AJ : Quelles seront les grandes étapes du prix ?
Julien Brochot : La première étape, c’est la phase d’inscription, jusqu’au 18 juin 2025. Il faut aux candidats produire une proposition de loi, comme un exposé des motifs dans les grandes lignes et les soumettre à un jury de présélection qui procédera à une sélection des candidats qui auront le privilège de soutenir leur proposition de loi en septembre dans le cadre de la grande rentrée des avocats organisée par le CNB. La finale, qui se tiendra courant octobre, tournera autour de l’exposé des motifs, pourquoi pas avec des textes rédigés et une présentation orale, qui sera un vrai exercice d’éloquence, à l’image de ce qu’a fait Badinter devant l’Assemblée nationale à l’époque de l’abolition. J’espère un maximum de candidatures : nous sommes conscients que le projet est ambitieux, très engageant. Pour rédiger une proposition de loi, il faut déjà avoir une idée, et exposer des motifs nécessite de travailler l’environnement juridique et politique. Cela pourrait peut-être un peu décourageant, mais c’est ce qui fait le sel de l’exercice. Ce cheminement est très utile, ce ne sera jamais un travail en vain.

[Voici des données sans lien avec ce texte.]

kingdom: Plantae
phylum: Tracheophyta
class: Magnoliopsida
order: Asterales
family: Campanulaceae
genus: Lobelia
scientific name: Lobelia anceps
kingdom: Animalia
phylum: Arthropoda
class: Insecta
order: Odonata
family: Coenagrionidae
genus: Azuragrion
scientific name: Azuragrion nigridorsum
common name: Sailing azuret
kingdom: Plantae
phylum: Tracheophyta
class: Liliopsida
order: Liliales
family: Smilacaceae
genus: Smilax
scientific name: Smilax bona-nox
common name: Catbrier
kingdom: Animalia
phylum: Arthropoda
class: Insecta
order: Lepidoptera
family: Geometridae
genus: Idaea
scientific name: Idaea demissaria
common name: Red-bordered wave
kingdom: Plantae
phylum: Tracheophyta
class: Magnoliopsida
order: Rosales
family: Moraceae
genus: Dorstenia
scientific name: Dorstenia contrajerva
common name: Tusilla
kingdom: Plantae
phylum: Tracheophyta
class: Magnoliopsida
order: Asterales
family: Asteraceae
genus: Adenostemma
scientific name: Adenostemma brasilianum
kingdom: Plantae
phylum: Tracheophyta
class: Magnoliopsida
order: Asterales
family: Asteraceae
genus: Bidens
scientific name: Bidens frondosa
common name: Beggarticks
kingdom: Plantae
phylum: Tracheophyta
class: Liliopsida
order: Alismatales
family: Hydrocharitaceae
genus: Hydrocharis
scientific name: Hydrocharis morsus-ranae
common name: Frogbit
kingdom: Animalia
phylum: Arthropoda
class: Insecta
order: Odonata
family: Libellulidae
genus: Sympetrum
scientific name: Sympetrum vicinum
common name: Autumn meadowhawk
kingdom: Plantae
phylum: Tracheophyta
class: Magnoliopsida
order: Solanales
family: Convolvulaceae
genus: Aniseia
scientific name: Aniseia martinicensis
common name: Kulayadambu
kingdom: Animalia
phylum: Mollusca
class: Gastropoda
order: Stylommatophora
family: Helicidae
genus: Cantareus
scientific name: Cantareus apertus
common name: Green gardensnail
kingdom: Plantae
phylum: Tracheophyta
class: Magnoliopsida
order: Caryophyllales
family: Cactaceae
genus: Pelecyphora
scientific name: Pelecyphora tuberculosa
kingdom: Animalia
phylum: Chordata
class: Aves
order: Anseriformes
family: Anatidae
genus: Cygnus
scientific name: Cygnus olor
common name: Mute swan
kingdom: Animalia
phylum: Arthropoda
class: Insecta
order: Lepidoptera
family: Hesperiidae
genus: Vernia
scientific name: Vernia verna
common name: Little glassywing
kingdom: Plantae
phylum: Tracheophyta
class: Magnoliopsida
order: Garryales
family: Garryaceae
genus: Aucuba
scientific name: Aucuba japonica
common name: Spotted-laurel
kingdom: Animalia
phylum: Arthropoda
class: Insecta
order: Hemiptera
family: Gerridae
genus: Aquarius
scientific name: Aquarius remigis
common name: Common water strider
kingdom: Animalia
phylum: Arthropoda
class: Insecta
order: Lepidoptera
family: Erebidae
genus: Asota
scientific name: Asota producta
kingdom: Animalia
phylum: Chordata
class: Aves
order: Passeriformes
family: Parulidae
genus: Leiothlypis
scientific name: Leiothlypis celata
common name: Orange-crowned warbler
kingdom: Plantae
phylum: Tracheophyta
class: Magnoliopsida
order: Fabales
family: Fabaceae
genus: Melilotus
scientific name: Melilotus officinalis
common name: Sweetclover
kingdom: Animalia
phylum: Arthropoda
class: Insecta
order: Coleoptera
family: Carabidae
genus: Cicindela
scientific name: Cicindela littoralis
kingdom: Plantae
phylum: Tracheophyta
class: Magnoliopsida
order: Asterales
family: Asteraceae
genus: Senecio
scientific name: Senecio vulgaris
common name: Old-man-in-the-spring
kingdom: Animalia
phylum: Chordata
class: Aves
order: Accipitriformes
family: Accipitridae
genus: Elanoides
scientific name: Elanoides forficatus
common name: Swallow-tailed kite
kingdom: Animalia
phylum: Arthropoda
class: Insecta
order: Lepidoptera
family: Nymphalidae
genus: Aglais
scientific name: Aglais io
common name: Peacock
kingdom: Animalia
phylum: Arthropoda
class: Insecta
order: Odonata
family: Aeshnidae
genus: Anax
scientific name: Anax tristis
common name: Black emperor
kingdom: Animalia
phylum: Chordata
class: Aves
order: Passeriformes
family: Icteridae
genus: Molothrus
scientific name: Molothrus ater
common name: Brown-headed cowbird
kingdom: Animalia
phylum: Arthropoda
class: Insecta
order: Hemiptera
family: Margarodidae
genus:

Parfois un concours d’éloquence est un prétexte pour faire de bons mots et exprimer une jolie parole, mais là le sujet n’est pas un prétexte, mais un support qui doit être solide. Ce concours est aussi l’opportunité pour se former, et même, pourquoi pas, de créer des vocations. Moi-même, c’est en m’intéressant aux travaux parlementaires, que j’ai pu développer des atomes crochus avec une matière, développer une clientèle ou une argumentation nouvelle. C’est aussi un tremplin pour soi.
Valentine Guiriato : Ce qu’on a voulu, ce n’est pas un concours d’éloquence comme les autres. Nous voulions aborder une vision politique de la profession, de son avenir. Nous avions envie de quelque chose d’innovant, d’une réflexion. Alors, nous avons bien conscience que cela demande un travail important. Mais ceux qui participent à des concours d’éloquence travaillent également énormément ! Ce concours demande juste un travail de nature différente. Nous avons envie d’être étonnés et avons vraiment hâte de lire ces propositions de loi.